HARRISON’S FLOWERS

Grade: D

Dreary and desiccated, “Harrison’s Flowers” dies on the vine. Though it centers on a subject– the wars that attended the dismemberment of Yugoslavia–that has served some previous films (“Welcome to Sarajevo,” “No Man’s Land”) well, it doesn’t share their excellence. While it doesn’t simply use the horrible conflict as a backdrop for comic-book heroics (for that, one has to turn to the recent “Behind Enemy Lines”), it nonetheless cheapens it by focusing not on the locals who suffer its effects, but on a couple of Americans–a waylaid photojournalist and the anxious wife who goes to the Balkans to search for him. By doing so, it shunts the larger catastrophe to the side and instead becomes a sudsy marital melodrama; worse, it doesn’t even manage to make that domestic tale particularly compelling.

The story centers on a New York couple–Harrison Lloyd (David Strathairn), a Newsweek photographer, and his wife Sarah (Andie MacDowell), who also works at the magazine. He’s an amateur horticulturist with a greenhouse in the backyard–a preoccupation which serves as a metaphor when he’s lost in Croatia and presumed dead by all but his devoted wife (the family keeps his buds blooming while he’s gone, you see); but his frequent absences from home strain his relationship not only with his wife, but also with their two young children (indeed, from what we see at the start, their home life seems decidedly gloomy). Though Harrison tells his editor (Alun Armstrong) that he wants to curtail the dangerous travels, the latter persuades him to undertake one more assignment–in Croatia–before doing so. Soon he disappears in the midst of the combat, and everyone assumes that he’s been killed–except, of course, for Sarah, who goes off on her own into the war zone to find him. In the Balkans she ultimately falls in with three other photographers– manic Kyle Morris (Adrien Brody), world-weary Marc (Brendan Gleeson) and world-famous Yeager Pollack (Elias Koteas), who’s obviously in love with her–while stumbling through a series of close calls and horrifying circumstances before working her way to a heavily-damaged hospital where she discovers the truth about her spouse’s fate.

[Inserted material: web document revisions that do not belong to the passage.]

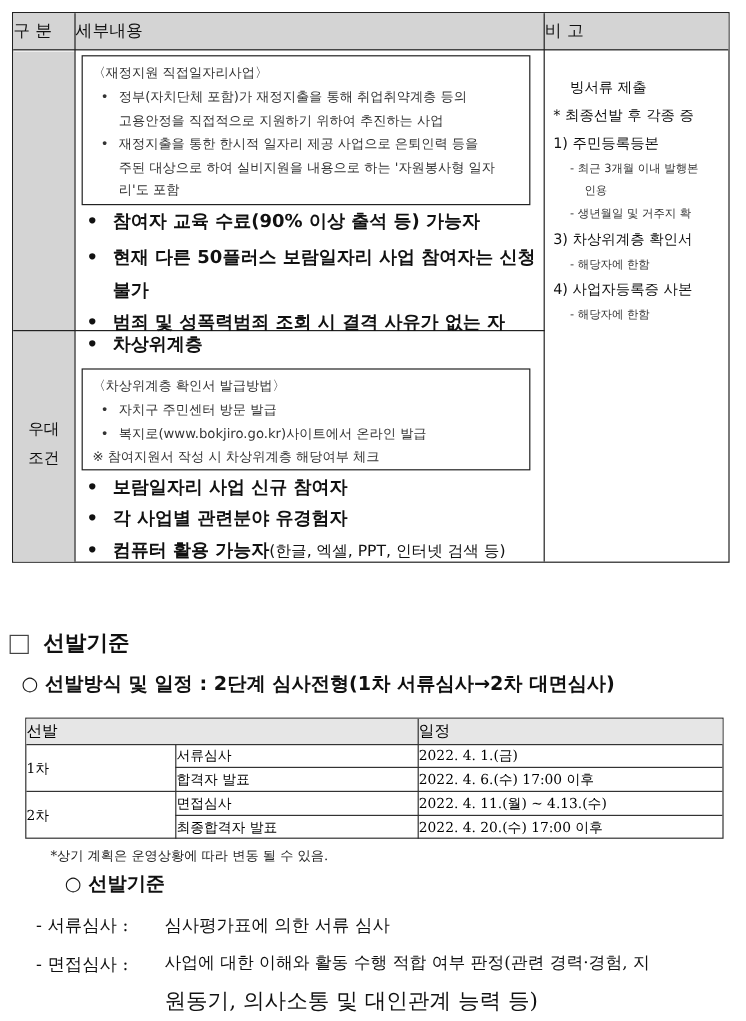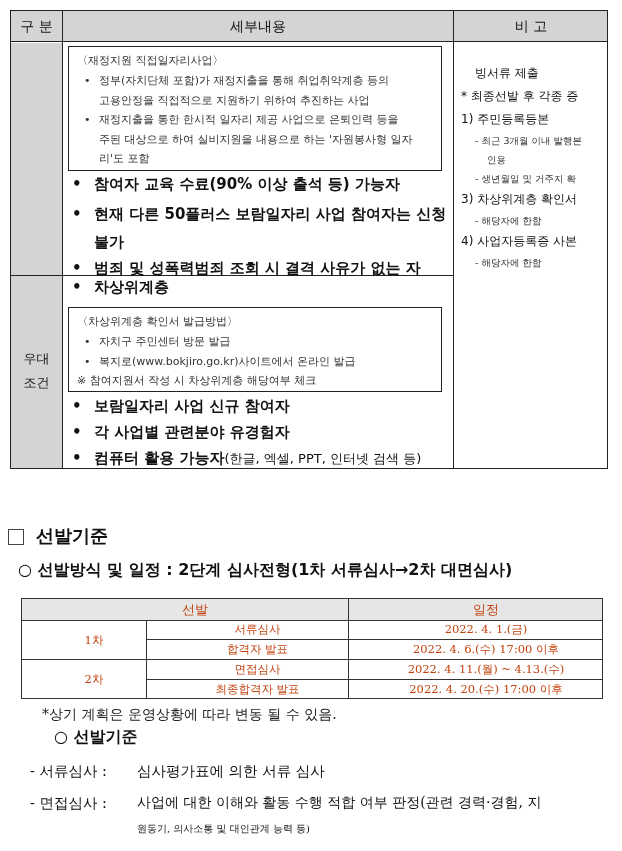--- a/index.html
+++ b/index.html
@@ -12,7 +12,7 @@
   
   .t1 { position: absolute; left: 10px; top: 10px; width: 598px; height: 459px; border: 1px solid #222; }
   .t1 .hdr { position: absolute; top: 0; left: 0; right: 0; height: 31px; background: #d4d4d4; border-bottom: 1px solid #222; }
-  .t1 .hcell { position: absolute; top: 0; height: 33px; line-height: 31px; text-align: center; font-size: 14px; font-family: "DejaVu Serif", serif; }
+  .t1 .hcell { position: absolute; top: 0; height: 33px; line-height: 31px; text-align: left; font-size: 14px; font-family: "DejaVu Serif", serif; }
   .vline { position: absolute; top: 0; bottom: 0; width: 1px; background: #222; }
   .catcell { position: absolute; left: 0; width: 51px; background: #d4d4d4; }
   .cat-label { position: absolute; left: 0; width: 51px; text-align: center; font-family: "DejaVu Serif", serif; font-size: 13px; line-height: 24px; }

Theoretically this scenario could have served to make a powerful and moving film–for example, Roger Spootiswoode’s “Under Fire” from 1983, set against the backdrop of the Nicaraguan civil war, superbly joined together the story of three foreign reporters with incisive political observation. But “Harrison’s Flowers” isn’t in the same league. The script doesn’t even attempt to explain the causes of the Croatian conflict, and though it manages some briefly harrowing images of the cruel carnage, the local victims are never successfully individualized. The focus instead is almost exclusively on the foreign observers, and to tell the truth they’re a pretty dull crew. Harrison’s a dour, verbally uncommunicative sort, whom Strathairn portrays in what seems a perpetual funk (he appears to show more affection for his rare plants than his kids). Sarah’s even more poorly drawn; it’s difficult to sympathize in the first place with an obsessed woman who’s willing to abandon her children and put herself in jeopardy on what seems a quixotic quest, but it’s virtually impossible to believe that so unprepared and inept a person would have survived a day in such an environment, let alone live to tell about it. MacDowell doesn’t help matters by giving a terribly one-note performance: as shown here, Sarah seems permanently dazed and shell-shocked, and the moments when she’s forced into action mode are simply ludicrous (one scene of MacDowell crawling across a field and rolling down a hillside in camouflage gear is literally ludicrous). Harrison’s rival photojournalists prove no more persuasive. Brophy’s all-too-frenzied attitude is more irritating than compelling (it’s a showy, flamboyant turn), and Gleeson’s patented pessimism is all too familiar. Koteas survives best by underplaying, which is probably the wisest course under the circumstances. Structurally the film is problematical, too. Writer-director Elie Chouraqui never manages to clarify even the topography of the story, let alone draw good performances from his cast; and he and his fellow scripters demonstrate their ineptitude about thirty minutes from the close, when they figuratively throw up their hands in frustration at being unable to dramatize things by abruptly introducing narration to explain what’s going on. This serves only to italicize obvious points, such as the heavy-handed titular analogy.

When you get right down to it, “Harrison’s Flowers” amounts to a simple-minded reversal of the final meeting of Rick and Ilsa in “Casablanca.” Bogart’s Rick, you’ll remember, persuaded Bergman’s Ilsa to escape with her husband by telling her that their problems didn’t amount to a hill of beans compared to what was going on around them. Here the mountain of the Yugoslav war is virtually turned into a background molehill against which the fate of two pallid westerners is portrayed as all-important. By the sappy denouement you might find this intellectually disreputable as well as dramatically ineffectual.